Between 47 percent and 50 percent of Catholic voters supported Trump — a small decline from 2016, but enough to cost him the Rust Belt states that mattered most to his path to victory. Nationally, the president carried white Catholics by a 15-point margin, according to AP/VoteCast data, marking a significant decline from his 33-point margin of victory over Hillary Clinton four years ago.
Trump’s slippage with white evangelicals was less pronounced — surveys showed him carrying 76 percent to 78 percent of the white, born-again Christian vote — a slight decrease from 2016, when he won support from about 8 in 10 white evangelicals. But it had far-reaching implications for the president in states like Wisconsin, Pennsylvania and Georgia, where current vote totals show him losing by less than 1 percent.

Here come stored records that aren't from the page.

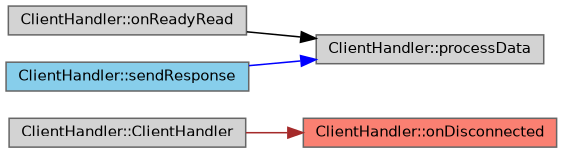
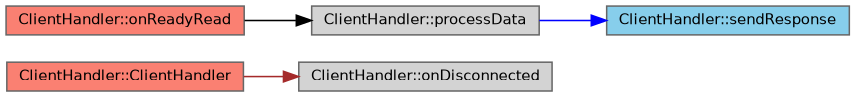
  digraph {
    rankdir=LR
    node [color=grey40 fillcolor=salmon fontname=Helvetica fontsize=10 shape=box style=filled]
    edge [fontname=Helvetica fontsize=10 labelfontname=Helvetica labelfontsize=10 style=solid]
-   n1 [color=gray40 fillcolor=lightgrey fontcolor=black height=0.2 label="ClientHandler::ClientHandler" width=0.4]
-   n2 [height=0.2 label="ClientHandler::onDisconnected" width=0.4]
-   n3 [fillcolor=lightgrey height=0.2 label="ClientHandler::onReadyRead" width=0.4]
+   n1 [color=gray40 fontcolor=black height=0.2 label="ClientHandler::ClientHandler" width=0.4]
+   n2 [fillcolor=lightgrey height=0.2 label="ClientHandler::onDisconnected" width=0.4]
+   n3 [height=0.2 label="ClientHandler::onReadyRead" width=0.4]
    n4 [fillcolor=lightgrey height=0.2 label="ClientHandler::processData" width=0.4]
    n5 [fillcolor=skyblue height=0.2 label="ClientHandler::sendResponse" width=0.4]
    n1 -> n2 [color=brown]
    n3 -> n4 [color=black]
-   n5 -> n4 [color=blue]
+   n4 -> n5 [color=blue]
  }
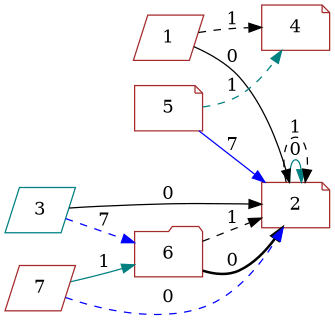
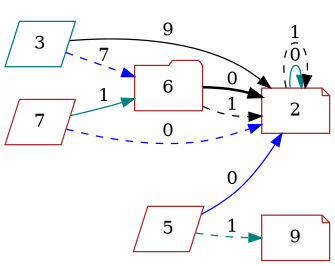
  digraph {
    rankdir=LR
    node [color=brown shape=parallelogram]
    edge [color=black style=dashed]
    2 [shape=note]
    3 [color=teal]
    6 [shape=folder]
    7
-   1
-   4 [shape=note]
-   5 [shape=note]
+   4 [shape=note label=9]
+   5
    2 -> 2 [color=teal label=0 style=solid]
    2 -> 2 [label=1]
-   3 -> 2 [label=0 style=solid]
+   3 -> 2 [label=9 style=solid]
    3 -> 6 [color=blue label=7]
    6 -> 2 [label=0 style=bold]
    6 -> 2 [label=1]
    7 -> 2 [color=blue label=0]
    7 -> 6 [color=teal label=1 style=solid]
-   1 -> 2 [label=0 style=solid]
-   1 -> 4 [label=1]
-   5 -> 2 [color=blue label=7 style=solid]
+   5 -> 2 [color=blue label=0 style=solid]
    5 -> 4 [color=teal label=1]
  }
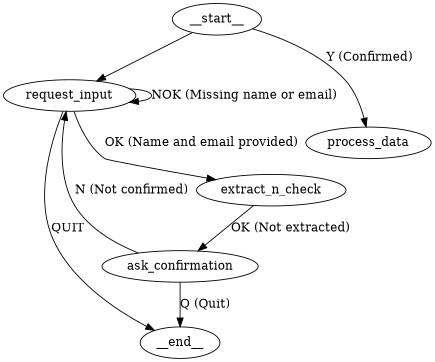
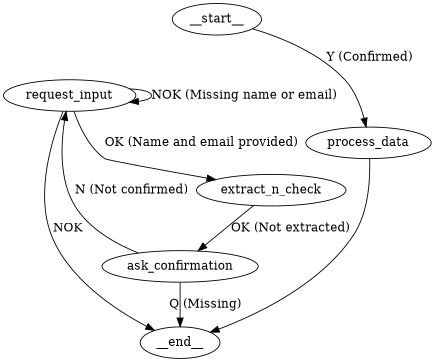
  strict digraph {
    __start__ [data="{m: 1, n: 2}"]
    request_input
    process_data
    extract_n_check
    __end__
    ask_confirmation
-   __start__ -> request_input
    __start__ -> process_data [label="Y (Confirmed)"]
    request_input -> request_input [label="NOK (Missing name or email)"]
    request_input -> extract_n_check [data="{m: 1, n: 2}" label="OK (Name and email provided)"]
-   request_input -> __end__ [label=QUIT]
+   request_input -> __end__ [label=NOK]
+   process_data -> __end__
    extract_n_check -> ask_confirmation [label="OK (Not extracted)"]
    ask_confirmation -> request_input [label="N (Not confirmed)"]
-   ask_confirmation -> __end__ [label="Q (Quit)"]
+   ask_confirmation -> __end__ [label="Q (Missing)"]
  }
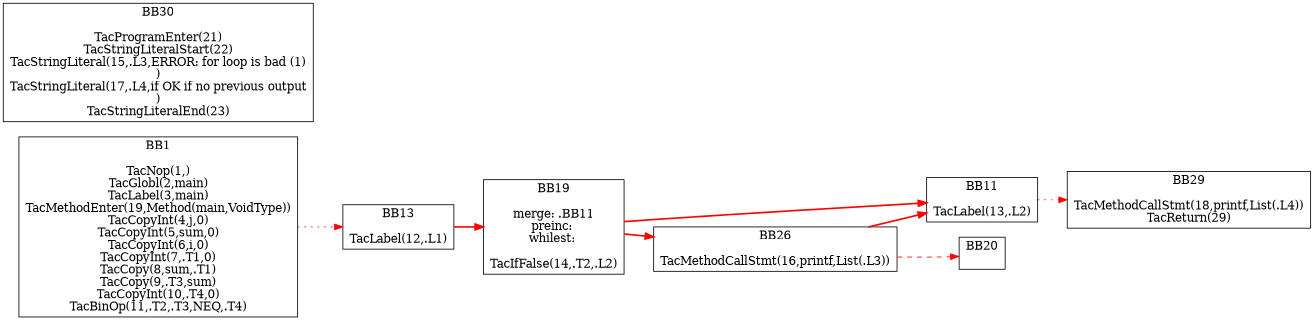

The marginal decline in Trump’s appeal among Christian constituencies that overwhelmingly supported him against Clinton has led to finger-pointing inside his campaign. Some aides blamed the president’s inability to garner the same levels of support this cycle on his transactional view of religious voters, suggesting white evangelicals and Catholics in some parts of the country may have felt taken advantage of. Others accused the Trump campaign of becoming complacent in a race that saw unprecedented outreach by the Democratic nominee to evangelical and Catholic voters.